Famílias inteiras assassinadas pelo soldados dos EUA

As prioridades da Autoridade Provisória da Coalizão eram bem evidentes. Depois da invasão, quando os saques e assaltos aconteciam sem qualquer controle, as autoridades da ocupação nada fizeram para proteger as usinas de tratamento de água e esgotos, nem os hospitais, sequer os hospitais pediátricos. Mas deram, isso sim, integral proteção aos prédios onde funcionavam os ministérios do petróleo; contrataram empresa norte-americana para apagar incêndios em poços de petróleo; e garantiram ampla e reforçada proteção às instalações para extração de petróleo.

Corrupção

Como se não bastasse, a Autoridade Provisória da Coalizão comandada pelos EUA sempre esteve profundamente corrompida. Grande parte do que caberia ao Iraque receber, das vendas de petróleos e de outras fontes, foi entregue, sob contrato comercial a empresas dos EUA. Dos contratos de mais de $5 bilhões, 74% foram passados a empresas norte-americanas; o restante foi todo, praticamente, a empresas de países aliados dos EUA. Apenas 2% foram passados a empresas iraquianas.

Durante os anos de ocupação norte-americana no Iraque, quantidades imensas de dinheiro simplesmente desapareceram. Kellogg, Brown & Root (KBR), empresa subsidiária da Halliburton, recebeu 60% dos contratos pagos com fundos iraquianos, apesar de repetidamente denunciados por auditores, por déficit de seriedade e competência comprovadas. Nas últimas seis semanas da ocupação norte-americana no Iraque, os EUA embarcaram $5 bilhões de fundos iraquianos, em dinheiro, para dentro do Iraque, para serem gastos antes de que o novo governo de iraquianos tomasse posse. Relatório de auditor contratado indicavam que os fundos iraquianos repatriados eram sistematicamente partilhados ilegalmente em funcionários da Autoridade Provisória da Coalizão:

“Uma empresa contratada recebeu pagamento de $2 milhões, em notas de dinheiro amarradas em pequenos pacotes, metidos num saco de papel pardo” – disse um dos auditores em relatório oficial apresentado à Comissão de Supervisão e Reforma do Governo, do Senado dos EUA, em 2007: “Funcionário do governo dos EUA recebeu $6,75 milhões em dinheiro, com ordens para gastar em uma semana, antes de o governo iraquiano assumir o controle dos fundos do país”.

Os funcionários dos EUA, ao que já se sabe, faziam vistas grossas para o desvio de fundos, cuja guarda era responsabilidade deles, como força de ocupação. Numa das operações, a Autoridade Provisória da Coalizão controlada pelos EUA transferiu cerca de $8,8 bilhões de dinheiro iraquiano, sem qualquer documentação sobre como foi gasto o dinheiro. Questionado sobre como o dinheiro havia sido gasto, o almirante David Oliver, vice-ministro da Autoridade Provisória da Coalizão encarregado de questões financeiras, respondeu que “não tenho ideia” de como o dinheiro foi gasto; e acrescentou que a informação não lhe parecia importante. “Bilhões de dólares deles?” – perguntou ao interlocutor. – “Que diferença fariam?”

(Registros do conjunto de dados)

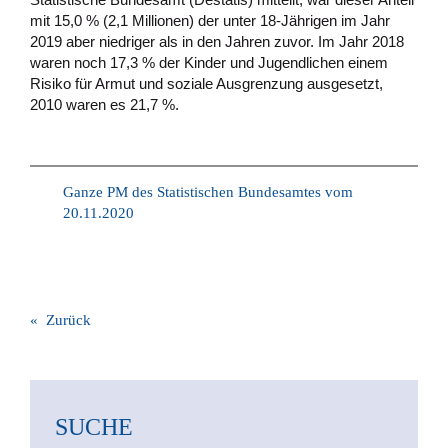
mit 15,0 % (2,1 Millionen) der unter 18-Jährigen im Jahr
2019 aber niedriger als in den Jahren zuvor. Im Jahr 2018
waren noch 17,3 % der Kinder und Jugendlichen einem
Risiko für Armut und soziale Ausgrenzung ausgesetzt,
2010 waren es 21,7 %.
Ganze PM des Statistischen Bundesamtes vom
20.11.2020
« Zurück
SUCHE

» TAREFAS PROPOSTAS:
**A.** Redigite o trecho do texto sobre a ocupação do Iraque que começa nas palavras "Como se não" e vai até "a empresas iraquianas.".
**B.** Segundo o texto sobre a ocupação do Iraque, que porcentagem dos contratos de mais de $5 bilhões foi passada a empresas iraquianas?

» RESPOSTAS DAS TAREFAS:
**A.**
Como se não bastasse, a Autoridade Provisória da Coalizão comandada pelos EUA sempre esteve profundamente corrompida. Grande parte do que caberia ao Iraque receber, das vendas de petróleos e de outras fontes, foi entregue, sob contrato comercial a empresas dos EUA. Dos contratos de mais de $5 bilhões, 74% foram passados a empresas norte-americanas; o restante foi todo, praticamente, a empresas de países aliados dos EUA. Apenas 2% foram passados a empresas iraquianas.

**B.** Apenas 2%.